High Availability Deployments
Applies to: Exchange Server 2007 SP3, Exchange Server 2007 SP2, Exchange Server 2007 SP1, Exchange Server 2007
Topic Last Modified: 2008-01-17
One of the primary development themes for high availability in Microsoft Exchange Server 2007 was to challenge the high availability practices and configuration options that were present in previous versions of Exchange Server. By following a structured planning process with Exchange 2007, you may be able to lower your deployment and operational costs, while at the same time providing more services to your end users.
The high availability solutions in Exchange Server 2003 have been successfully deployed in production by Microsoft and many customers to deliver a highly available messaging environment. In addition, many customers have successfully deployed partner replication technology and have created solutions that automatically fail over to a second copy of the data when a failure occurs. Exchange 2007 includes enhancements to the high availability solutions found in Exchange 2003, and new high availability features that eliminate the need for third-party replication technologies and reduce the costs and complexity of the overall solution. Some of the key reasons behind these improvements were the direct result of feedback from customers who reported that:
The requirement of shared storage for the solution increased costs and complexity of the solution. For example, the hardware for the entire solution had to be selected from the Cluster Solution category of the Windows Server Catalog of Tested Products. In Exchange 2007, single copy clusters (SCCs) maintain this requirement, but clustered mailbox servers that are configured in a cluster continuous replication (CCR) environment do not have this requirement.
The use of a single copy of the mailbox data meant that failures of that copy or its storage were very disruptive, often resulting in lengthy outages and sometimes data loss.
A lack of installation and management integration between the Cluster service and Exchange Server forced the Exchange administrator to understand cluster concepts and functionality. This represented a significant learning curve for some Exchange administrators.
The out-of-the-box default configuration settings were not tuned for optimal recovery behaviors. Administrators were required to manually reconfigure the default cluster resources and cluster settings to adhere to best practice recommendations.
All Exchange services (client access, transport, and storage) were handled using the same availability strategy even though architecturally there were some drastic differences among them, including dissimilar high availability strategies.
Partner technology was required by some customers to achieve a solution that maintained two copies of their mailbox data. These solutions added to the costs and complexity of the deployment.
The high availability solutions in Exchange 2007 are designed to address all of the deficiencies in the Exchange 2003 high availability approach. Exchange 2007 addresses the deficiencies through architectural changes, the support of new configurations, a change in management models, and by introducing new approaches to high availability. The result is a flexible solution that provides each organization with the freedom to choose a solution that meets its specific needs.

---

• [Exercises]
1. From the page on Exchange 2007 high availability, copy the part that opens with the words containing "The out-of-the-box default" and closes with "best practice recommendations.".
2. Answer the following from the page on Exchange 2007 high availability.
(a) From which category of the Windows Server Catalog of Tested Products did the hardware have to be selected when shared storage was required?
(b) Which three Exchange services were handled using the same availability strategy?
(c) On what date was the topic last modified?
3. According to the page on Exchange 2007 high availability, why were administrators required to manually reconfigure the default cluster resources and cluster settings? Answer in one to three sentences.

---

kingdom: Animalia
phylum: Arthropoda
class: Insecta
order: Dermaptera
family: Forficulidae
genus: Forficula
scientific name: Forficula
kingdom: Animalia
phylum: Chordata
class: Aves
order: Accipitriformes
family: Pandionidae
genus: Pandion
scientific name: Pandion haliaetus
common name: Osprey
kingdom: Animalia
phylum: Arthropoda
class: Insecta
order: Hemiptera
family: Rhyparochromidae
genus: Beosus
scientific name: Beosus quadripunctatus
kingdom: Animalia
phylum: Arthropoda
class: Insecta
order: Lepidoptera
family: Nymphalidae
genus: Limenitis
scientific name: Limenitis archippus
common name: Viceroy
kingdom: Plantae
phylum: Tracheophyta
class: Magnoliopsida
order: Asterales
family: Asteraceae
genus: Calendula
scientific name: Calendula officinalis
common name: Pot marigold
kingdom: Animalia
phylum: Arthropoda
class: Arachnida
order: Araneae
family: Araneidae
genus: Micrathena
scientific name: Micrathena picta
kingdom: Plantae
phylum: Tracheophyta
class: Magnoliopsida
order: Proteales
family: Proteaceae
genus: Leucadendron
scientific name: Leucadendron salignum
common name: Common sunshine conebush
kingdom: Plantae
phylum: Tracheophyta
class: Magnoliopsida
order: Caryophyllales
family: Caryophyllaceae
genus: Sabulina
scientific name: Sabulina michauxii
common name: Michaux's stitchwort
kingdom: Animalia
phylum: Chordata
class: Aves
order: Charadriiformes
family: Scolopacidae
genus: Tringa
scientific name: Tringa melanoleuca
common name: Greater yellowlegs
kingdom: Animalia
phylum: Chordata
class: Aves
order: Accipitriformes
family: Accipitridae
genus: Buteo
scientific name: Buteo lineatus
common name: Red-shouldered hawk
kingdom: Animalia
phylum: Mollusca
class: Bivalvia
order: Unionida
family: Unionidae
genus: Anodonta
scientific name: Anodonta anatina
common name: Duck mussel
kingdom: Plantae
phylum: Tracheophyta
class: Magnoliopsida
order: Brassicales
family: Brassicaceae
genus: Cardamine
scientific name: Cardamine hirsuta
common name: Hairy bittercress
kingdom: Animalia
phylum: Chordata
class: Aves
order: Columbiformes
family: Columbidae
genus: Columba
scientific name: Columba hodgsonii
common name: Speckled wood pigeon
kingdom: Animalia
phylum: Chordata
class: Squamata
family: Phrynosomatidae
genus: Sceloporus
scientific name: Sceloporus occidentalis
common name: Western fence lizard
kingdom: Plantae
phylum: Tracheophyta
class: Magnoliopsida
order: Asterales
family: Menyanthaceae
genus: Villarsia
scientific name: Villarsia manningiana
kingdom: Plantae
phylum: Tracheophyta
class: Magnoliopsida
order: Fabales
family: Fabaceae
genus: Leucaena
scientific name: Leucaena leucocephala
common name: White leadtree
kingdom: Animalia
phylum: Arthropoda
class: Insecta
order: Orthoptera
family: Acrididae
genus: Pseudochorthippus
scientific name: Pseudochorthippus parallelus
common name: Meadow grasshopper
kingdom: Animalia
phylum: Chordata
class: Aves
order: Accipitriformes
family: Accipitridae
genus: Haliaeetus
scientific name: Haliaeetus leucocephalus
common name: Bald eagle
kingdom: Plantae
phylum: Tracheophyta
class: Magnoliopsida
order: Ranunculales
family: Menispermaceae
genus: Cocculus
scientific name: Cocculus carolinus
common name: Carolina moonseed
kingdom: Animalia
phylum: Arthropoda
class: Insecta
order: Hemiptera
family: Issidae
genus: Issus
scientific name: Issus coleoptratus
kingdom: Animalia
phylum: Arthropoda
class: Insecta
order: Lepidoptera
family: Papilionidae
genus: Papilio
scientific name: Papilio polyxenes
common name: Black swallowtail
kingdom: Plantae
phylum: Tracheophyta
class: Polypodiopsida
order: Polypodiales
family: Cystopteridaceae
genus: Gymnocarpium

---

• [Worked answers]
1.
The out-of-the-box default configuration settings were not tuned for optimal recovery behaviors. Administrators were required to manually reconfigure the default cluster resources and cluster settings to adhere to best practice recommendations.

2.
(a) The Cluster Solution category.
(b) Client access, transport, and storage.
(c) 2008-01-17.

3. The out-of-the-box default configuration settings were not tuned for optimal recovery behaviors. Administrators therefore had to reconfigure them manually to adhere to best practice recommendations.